What Conveys Whose Land This Is? It’s Tricky Applying Modern Standards to Historical Facts

I have a difficult time thinking of any sizeable piece of ground (or waterway) on this planet that does not come with multiple, conflicting claims of whose territory this is or should be. This disagreement has long been a leading cause of human conflict from our very beginnings as an identifiable species.

In the modern era (“modern era” being what we call the present time. Amusing to think about how others will call this ancient times before too long), much of this conversation revolves around what was unfairly done to others in the past. The recognition is true and overdue, but intellectual honesty recognizes that addressing these situations fairly and usefully is not an easy thing.

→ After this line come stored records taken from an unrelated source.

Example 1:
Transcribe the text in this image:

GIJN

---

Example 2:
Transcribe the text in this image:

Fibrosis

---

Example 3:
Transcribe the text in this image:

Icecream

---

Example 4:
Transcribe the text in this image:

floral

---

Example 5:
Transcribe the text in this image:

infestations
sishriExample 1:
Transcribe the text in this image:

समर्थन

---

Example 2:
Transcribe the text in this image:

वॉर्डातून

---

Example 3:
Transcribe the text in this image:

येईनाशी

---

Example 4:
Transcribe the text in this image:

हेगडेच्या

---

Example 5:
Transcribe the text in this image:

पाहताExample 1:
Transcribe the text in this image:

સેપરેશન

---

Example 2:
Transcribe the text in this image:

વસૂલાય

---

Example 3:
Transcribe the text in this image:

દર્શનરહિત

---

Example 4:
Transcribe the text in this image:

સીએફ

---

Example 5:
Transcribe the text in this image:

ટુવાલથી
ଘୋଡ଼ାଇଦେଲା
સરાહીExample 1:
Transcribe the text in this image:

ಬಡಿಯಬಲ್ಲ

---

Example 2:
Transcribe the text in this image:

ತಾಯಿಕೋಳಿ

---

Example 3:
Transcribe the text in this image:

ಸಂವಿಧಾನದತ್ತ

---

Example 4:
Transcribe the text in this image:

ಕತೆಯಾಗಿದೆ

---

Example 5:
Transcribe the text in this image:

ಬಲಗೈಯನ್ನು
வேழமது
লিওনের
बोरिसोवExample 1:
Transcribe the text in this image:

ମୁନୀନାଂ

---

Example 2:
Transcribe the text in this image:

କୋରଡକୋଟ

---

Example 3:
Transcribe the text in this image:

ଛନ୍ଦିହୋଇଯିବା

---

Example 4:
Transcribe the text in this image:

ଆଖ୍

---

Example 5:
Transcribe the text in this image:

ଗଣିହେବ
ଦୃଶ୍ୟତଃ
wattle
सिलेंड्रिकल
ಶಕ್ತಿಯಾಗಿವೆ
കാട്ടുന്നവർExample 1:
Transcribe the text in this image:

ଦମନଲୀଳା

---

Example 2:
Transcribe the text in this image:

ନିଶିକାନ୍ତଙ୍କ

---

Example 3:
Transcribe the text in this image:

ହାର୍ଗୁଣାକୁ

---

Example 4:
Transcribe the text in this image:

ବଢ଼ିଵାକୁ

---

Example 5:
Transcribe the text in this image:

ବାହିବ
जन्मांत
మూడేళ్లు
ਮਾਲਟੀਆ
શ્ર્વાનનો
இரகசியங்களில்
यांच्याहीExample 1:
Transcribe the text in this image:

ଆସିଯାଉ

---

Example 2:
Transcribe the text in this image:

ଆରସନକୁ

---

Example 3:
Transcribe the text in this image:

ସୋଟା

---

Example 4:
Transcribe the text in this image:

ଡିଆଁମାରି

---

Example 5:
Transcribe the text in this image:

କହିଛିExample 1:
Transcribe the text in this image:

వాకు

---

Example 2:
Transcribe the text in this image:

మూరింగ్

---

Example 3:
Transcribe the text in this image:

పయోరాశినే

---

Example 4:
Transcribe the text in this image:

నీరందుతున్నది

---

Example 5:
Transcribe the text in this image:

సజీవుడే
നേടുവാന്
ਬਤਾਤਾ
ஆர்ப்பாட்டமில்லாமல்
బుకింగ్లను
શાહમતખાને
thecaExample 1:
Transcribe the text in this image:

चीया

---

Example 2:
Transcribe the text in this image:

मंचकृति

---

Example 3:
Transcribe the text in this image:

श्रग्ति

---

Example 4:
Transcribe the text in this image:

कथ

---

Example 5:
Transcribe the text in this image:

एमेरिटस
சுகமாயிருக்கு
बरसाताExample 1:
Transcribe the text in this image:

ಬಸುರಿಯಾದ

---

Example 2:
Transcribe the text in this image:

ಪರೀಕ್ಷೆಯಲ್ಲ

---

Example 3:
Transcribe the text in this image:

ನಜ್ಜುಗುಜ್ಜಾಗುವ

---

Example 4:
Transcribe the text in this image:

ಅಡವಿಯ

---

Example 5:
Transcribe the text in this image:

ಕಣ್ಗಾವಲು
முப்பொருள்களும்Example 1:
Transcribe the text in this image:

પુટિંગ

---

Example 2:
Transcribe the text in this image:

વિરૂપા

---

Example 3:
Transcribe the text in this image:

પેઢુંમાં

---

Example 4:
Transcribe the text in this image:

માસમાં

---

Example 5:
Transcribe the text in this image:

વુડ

In the area where I live, most of the region was once dominated by Native Americans, mostly Cherokee tribes. Many public events now begin with a sometimes long monologue on how this land was once someone else’s and it was taken from them. An appropriate thing to recognize, although I don’t see any ground swell out there to return those lands to earlier occupiers.

And, as far as we can tell, they also came here as a people from elsewhere. They got here before others for sure, but like those who followed them, they came here from somewhere else, for many reasons.

Two Other Examples

By now, everyone is familiar with the Russian claims to Ukraine. Ukraine was not always part of Russia, although it was a part of Russia and the USSR for quite a while. But they parted ways by mutual agreement several decades ago. What gives Russia the right to cancel the deal, especially since Ukraine has, in these recent decades, become much more of a Western oriented country, one with an extraordinary sense of national identity, thanks in large measure to the Russian invasion.

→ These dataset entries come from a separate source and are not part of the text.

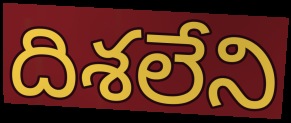
దిశలేని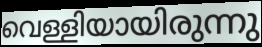
വെള്ളിയായിരുന്നുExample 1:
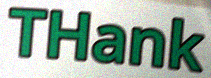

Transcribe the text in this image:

THank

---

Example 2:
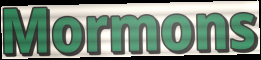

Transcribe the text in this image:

Mormons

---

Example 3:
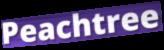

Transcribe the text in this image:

Peachtree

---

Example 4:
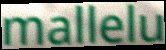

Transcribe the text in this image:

mallelu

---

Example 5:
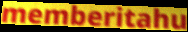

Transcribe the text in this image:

memberitahuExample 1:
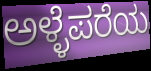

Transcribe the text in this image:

ಅಳ್ಳೆಪರೆಯ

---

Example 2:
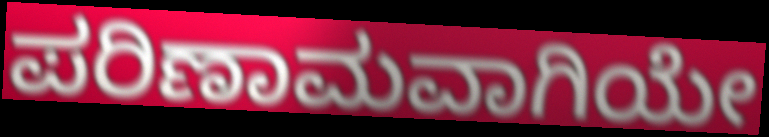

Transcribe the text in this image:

ಪರಿಣಾಮವಾಗಿಯೇ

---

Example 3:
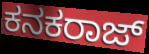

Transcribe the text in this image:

ಕನಕರಾಜ್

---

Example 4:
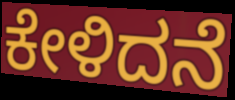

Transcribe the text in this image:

ಕೇಳಿದನೆ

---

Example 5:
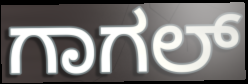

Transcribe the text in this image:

ಗಾಗಲ್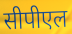
सीपीएल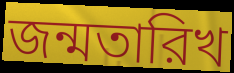
জন্মতারিখ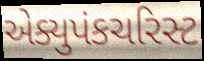
એક્યુપંકચરિસ્ટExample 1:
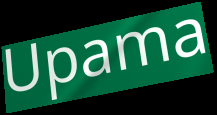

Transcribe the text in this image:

Upama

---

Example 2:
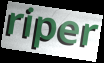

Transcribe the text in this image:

riper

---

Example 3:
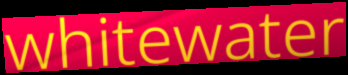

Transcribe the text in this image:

whitewater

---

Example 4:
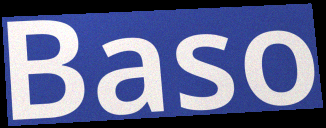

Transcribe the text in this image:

Baso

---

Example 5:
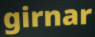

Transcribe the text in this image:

girnarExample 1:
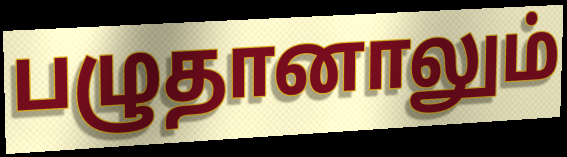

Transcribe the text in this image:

பழுதானாலும்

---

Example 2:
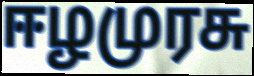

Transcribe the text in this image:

ஈழமுரசு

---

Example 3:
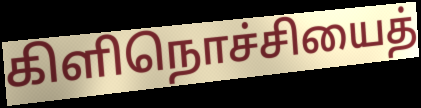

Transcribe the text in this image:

கிளிநொச்சியைத்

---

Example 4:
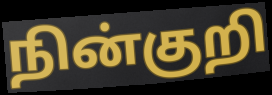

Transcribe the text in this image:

நின்குறி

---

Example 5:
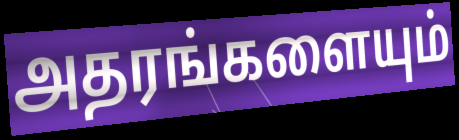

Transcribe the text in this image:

அதரங்களையும்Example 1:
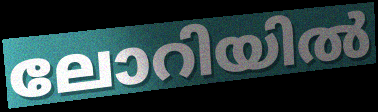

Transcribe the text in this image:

ലോറിയിൽ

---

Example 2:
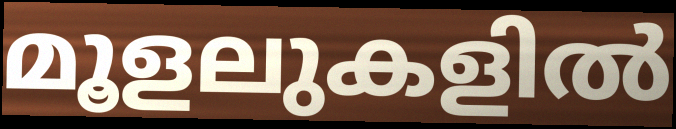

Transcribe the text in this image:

മൂളലുകളിൽ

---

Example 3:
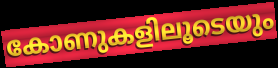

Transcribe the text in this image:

കോണുകളിലൂടെയും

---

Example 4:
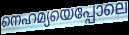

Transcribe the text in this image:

നെഹമ്യയെപ്പോലെ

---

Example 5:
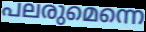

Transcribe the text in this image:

പലരുമെന്നെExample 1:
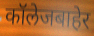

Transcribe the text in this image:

कॉलेजबाहेर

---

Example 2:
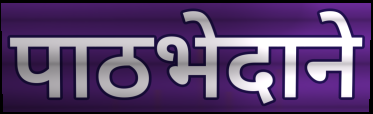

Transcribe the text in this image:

पाठभेदाने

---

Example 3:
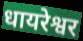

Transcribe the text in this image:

धायरेश्वर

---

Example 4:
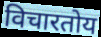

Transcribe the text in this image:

विचारतोय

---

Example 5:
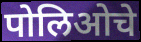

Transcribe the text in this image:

पोलिओचे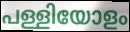
പള്ളിയോളം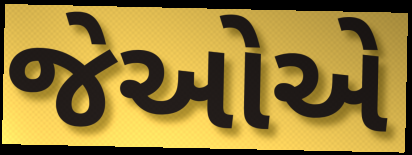
જેઓએ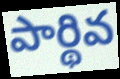
పార్థివ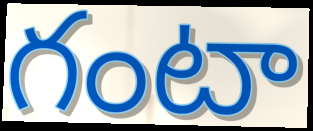
గంటా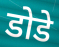
डोडेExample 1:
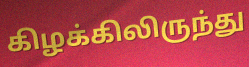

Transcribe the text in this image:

கிழக்கிலிருந்து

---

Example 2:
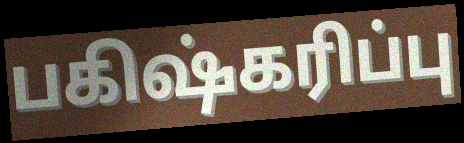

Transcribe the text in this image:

பகிஷ்கரிப்பு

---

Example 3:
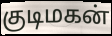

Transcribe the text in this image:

குடிமகன்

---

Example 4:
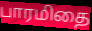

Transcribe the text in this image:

பாரமிதை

Taiwan presents a similar conundrum. It certainly has been a part of China in the distant past, but not uniformly so. Certainly, it has been a separate society in all the ways that count for almost 100 years. The Chinese claim to it is, it seems to me, specious at best. It was my hope for several years that a peaceful solution, either to reunite or to stay separate, would develop over time. I am less confident of that today. The current Chinese leader seems obsessed over the Taiwan issue and may risk a great deal at some point to try forcing reunification.

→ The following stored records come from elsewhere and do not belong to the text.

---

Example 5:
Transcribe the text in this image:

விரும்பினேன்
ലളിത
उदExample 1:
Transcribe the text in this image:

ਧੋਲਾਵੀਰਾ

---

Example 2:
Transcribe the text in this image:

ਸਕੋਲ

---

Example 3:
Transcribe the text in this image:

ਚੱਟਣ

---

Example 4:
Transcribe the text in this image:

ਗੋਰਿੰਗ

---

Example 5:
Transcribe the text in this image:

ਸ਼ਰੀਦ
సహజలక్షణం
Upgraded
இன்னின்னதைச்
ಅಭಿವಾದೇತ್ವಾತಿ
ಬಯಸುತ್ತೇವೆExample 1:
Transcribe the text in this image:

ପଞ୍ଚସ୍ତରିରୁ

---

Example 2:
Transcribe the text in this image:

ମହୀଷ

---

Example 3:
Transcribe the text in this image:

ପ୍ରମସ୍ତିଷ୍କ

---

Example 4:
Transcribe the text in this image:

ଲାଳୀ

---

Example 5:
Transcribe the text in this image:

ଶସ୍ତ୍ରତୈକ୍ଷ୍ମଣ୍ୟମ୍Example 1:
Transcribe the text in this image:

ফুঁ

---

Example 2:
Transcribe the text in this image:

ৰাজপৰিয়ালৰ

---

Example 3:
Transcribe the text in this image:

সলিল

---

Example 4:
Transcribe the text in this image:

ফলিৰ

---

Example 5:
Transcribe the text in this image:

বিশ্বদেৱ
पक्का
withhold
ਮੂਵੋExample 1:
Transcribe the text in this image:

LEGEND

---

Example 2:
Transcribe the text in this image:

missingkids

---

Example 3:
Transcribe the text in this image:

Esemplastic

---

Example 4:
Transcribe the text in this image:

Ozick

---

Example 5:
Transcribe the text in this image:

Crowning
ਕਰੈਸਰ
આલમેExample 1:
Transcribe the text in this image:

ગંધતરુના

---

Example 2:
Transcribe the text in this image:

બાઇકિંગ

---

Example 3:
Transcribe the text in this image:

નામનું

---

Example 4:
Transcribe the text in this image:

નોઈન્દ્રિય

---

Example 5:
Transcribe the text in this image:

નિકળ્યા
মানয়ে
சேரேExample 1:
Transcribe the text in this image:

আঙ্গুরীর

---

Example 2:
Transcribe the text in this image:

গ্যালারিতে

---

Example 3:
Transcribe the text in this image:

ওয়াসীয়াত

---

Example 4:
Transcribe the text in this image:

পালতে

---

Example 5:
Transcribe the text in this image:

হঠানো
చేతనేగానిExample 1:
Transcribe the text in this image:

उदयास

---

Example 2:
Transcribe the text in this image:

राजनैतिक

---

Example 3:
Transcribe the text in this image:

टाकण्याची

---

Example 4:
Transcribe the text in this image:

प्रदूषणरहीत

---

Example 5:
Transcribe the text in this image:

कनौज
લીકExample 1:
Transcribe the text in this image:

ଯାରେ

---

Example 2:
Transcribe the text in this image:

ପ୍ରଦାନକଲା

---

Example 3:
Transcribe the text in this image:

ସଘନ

At one time, a large percentage of the Taiwan population looked favorably on China and the prospect of reunification. Those days are largely gone, owing directly to Chinese aggressiveness. Not a lot of time, but I have spent time in both China and Taiwan. It would be a challenge to describe two more different societies. I have little doubt that if China were to force the issue, it would be done along the lines of Hong Kong; the differences in the two societies would not be tolerated. That would be a shame. Let us hope cooler heads prevail.

A Real Gordian Knot

Up until this point, we have talked about one country wishing to take over another’s territory, land outside the current boundaries of one of the countries in conflict (Ukraine, Taiwan). We also talked briefly about one occupation that led to the disenfranchisement of a people (USA). Those were simple compared to the next one: the Arab-Israeli conflict. Again, I have spent a small amount of time in the region and have had long conversations with people on both sides and people looking for solutions.

Here we have two peoples, the Israelis and the Palestinians that are in the same place at the same time, both citing long historical claims to the land. This is perhaps the perfect case study of how difficult such disputes can be. It seems to me that arguing whose ancestors arrived first is a specious argument. Both peoples have long histories here. Both sides have powerful moral claims.

Israel was created out of the ashes of the Holocaust, for which much of the world shares if not responsibility than a moral obligation to ensure a safe nation-state exists. But the Palestinians also have important claims, it seems to me. Reading through the documents that led to the founding of Israel, mostly British documents, it is as though these people did not exist. And surely their “brother Arabs” have only worsened their conditions over these many decades.

I see little in the way of hope or real leadership anywhere in the area that would lead to justice and security for all who live here. There was a moment, a flicker of real hope when Sadat and Rabin were regional leaders. Everything seemed at least possible – until their own extremists killed both of them. I fear that the coming generations of both people will know little security or freedom from fear.

There Are Powerful Moral and Practical Imperatives

All of these “whose land is it” conundrums carry genuine moral issues and serious security challenges. Ignoring them has major consequences. Nice if we could get some leaders who recognize all that, who concluded the other parties are not going to disappear, and so courses were set to make things as right as they can be, based on honest and sustained engagement with each other.

Can’t We All Just Get Along?” Rodney King asked that question in the face of riots, some of which cited his beating by police as the rationale to strike back. It appears not yet, Rodney. Not yet. But maybe we will get it right at some point. Just because this is hard and complex does not mean we get to take a pass.

It seems ironic that Being Woke has become a term of degradation for the Right. Heck, I am thinking about getting a bumper sticker that says, “Damn Right I Am Woke!” Until we do wake up and deal with these issues, peace and security will illude our little planet.